Fragment strony>
──────────

Ożywa legenda Herkusa Montego, pierwszego pogromcy Krzyżaków Herkus Monte uczynił więcej dla swojego ludu niż Robin Hood czy Wilhelm Tell dla swego - mówi Józef Burniewicz, olsztyński dziennikarz i historyk, twórca idei usypania pod Olsztynem wielkiego kopca, który będzie sławić Herkusa Montego, XIII-wiecznego pruskiego wojownika, bohatera walk z Krzyżakami. - Przez kilka lat rozbijał duże armie i wodził za nos najlepszych rycerzy średniowiecznej Europy. Trzeba oddać sprawiedliwość Prusom, narodowi, który żył na tych ziemiach i który w haniebny sposób unicestwiono - mówi Burniewicz. Pomysł usypania kopca ożywił legendę Herkusa Montego. Wojownik stał się patronem jednej z warmińskich szkół podstawowych, miłośnicy tradycji rycerskich urządzają biesiady jego imienia, powstał nawet zespół rockowy Herkus Monte. Kościół patrzy na Herkusa niechętnym okiem. Hierarchowie olsztyńscy prosili Burniewicza przed trzema laty, by budowa kopca nie rozpoczęła się podczas obchodów millenium i męczeńskiej śmierci św. Wojciecha. Kto bowiem zabił naszego męczennika? Właśnie Prusowie. W świadomości przeciętnego Polaka Prusowie to ci, którzy nie chcieli przyjąć chrześcijaństwa, nie chcieli żyć według praw świata feudalnego i w dodatku napadali na nasze ziemie. To po to, by przeciwstawić się ich ekspansji, Konrad Mazowiecki sprowadził Krzyżaków.
Rycerz Henryk, wódz plemienia Natangów
Herkus Monte przyszedł na świat w okolicach dzisiejszego Górowa Iławeckiego w 1225 r., a więc na rok przed sprowadzeniem rycerzy Zakonu Szpitala Najświętszej Marii Panny Domu Niemieckiego w Jerozolimie na ziemię chełmińską. Herkus pochodził z zamożnego rodu Montemidów z plemienia Natangów.

──────────

Dostarczone dane>
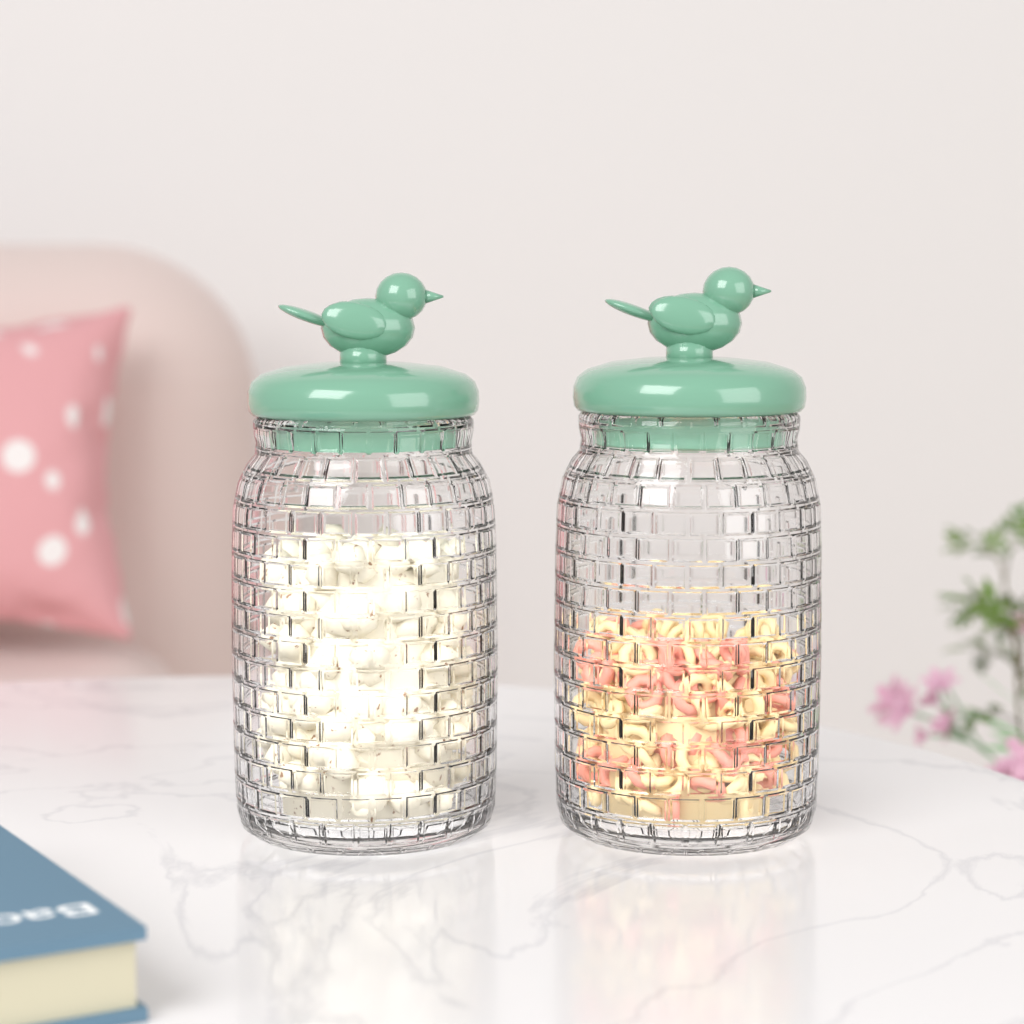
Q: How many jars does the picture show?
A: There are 2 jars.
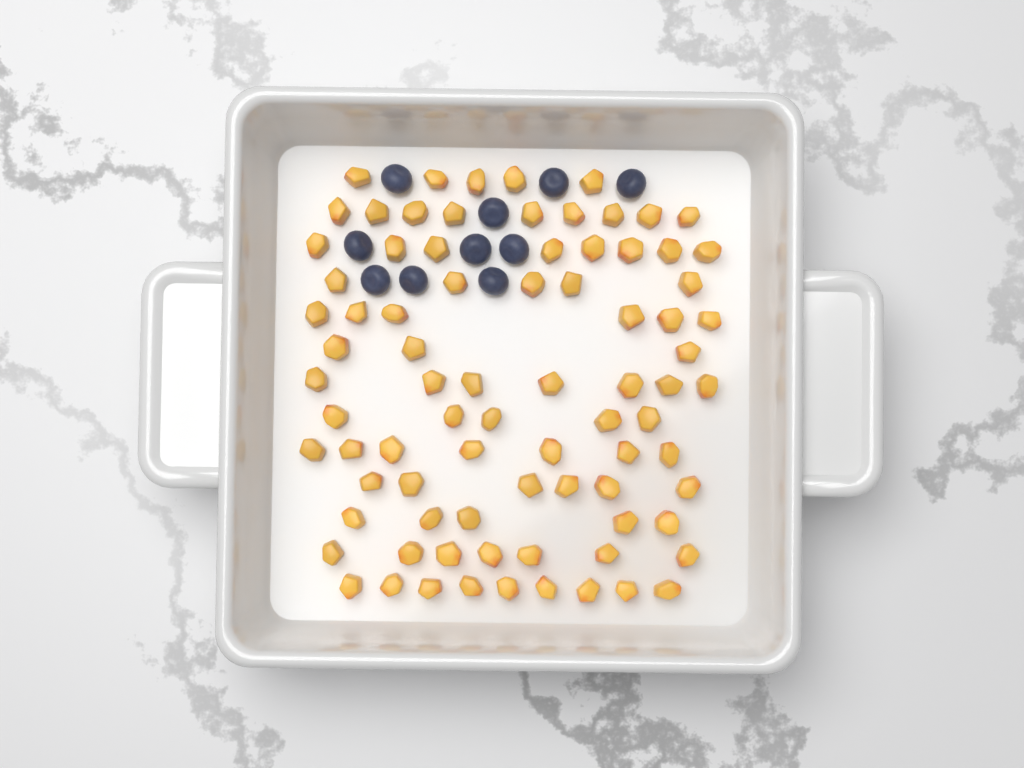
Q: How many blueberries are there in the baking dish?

──────────

Cel 1> Przepisz dokładnie fragment tekstu o Herkusie Montem. Zacznij od słów "Rycerz Henryk, wódz", a zakończ po słowach "z plemienia Natangów.".
Cel 2> W którym roku według tekstu o Herkusie Montem przyszedł na świat Herkus Monte?
Cel 3> Proszę podać dalszy ciąg tekstu o Herkusie Montem, zaczynając po jego ostatnim zdaniu.

Ostateczna odpowiedź 1>
Rycerz Henryk, wódz plemienia Natangów
Herkus Monte przyszedł na świat w okolicach dzisiejszego Górowa Iławeckiego w 1225 r., a więc na rok przed sprowadzeniem rycerzy Zakonu Szpitala Najświętszej Marii Panny Domu Niemieckiego w Jerozolimie na ziemię chełmińską. Herkus pochodził z zamożnego rodu Montemidów z plemienia Natangów.

Ostateczna odpowiedź 2> W 1225 roku.

Ostateczna odpowiedź 3>
Młodych Prusów porywano z ich wiosek i grodów, by służyli rycerzom zakonnym; czasami ojcowie sami wydawali swych synów najeźdźcom. Herkus trafił do braci zakonnych w Magdeburgu, oddany pod ich "opiekę" przez rodziców. Został ochrzczony i nadano mu imię Henryk. Już wkrótce władał mieczem jak mało kto, co szybko zwróciło uwagę Krzyżaków. Z łatwością nauczył się też niemieckiego i łaciny.
Jako dwudziestoparolatek, już rycerz zakonny, wrócił w rodzinne strony. Mniej więcej wtedy, w 1249 r., po wieloletnich zmaganiach z najeźdźcą przedstawiciele pruskich plemion w obecności legata papieskiego podpisali z Krzyżakami w Christburgu (dzisiejszym Dzierzgoniu) dekret pokojowy. Prusowie zobowiązywali się m.in. do porzucenia pogańskich praktyk, wyrzeczenia się wielożeństwa i odbudowania zniszczonych kościołów. Zakon zaś miał ochraniać pruskich poddanych. To przyrzeczenie Krzyżacy jednak notorycznie łamali. Zdaniem Jerzego Necia, historyka i autora monografii o życiu Herkusa Montego, zakon sprowokował bunt, by dokonać fizycznej eliminacji Prusów, gdyż układ dzierzgoński mógł się stać "zaczątkiem budowy chrześcijańskiego państwa w Prusach, ale bez udziału rycerzy-mnichów".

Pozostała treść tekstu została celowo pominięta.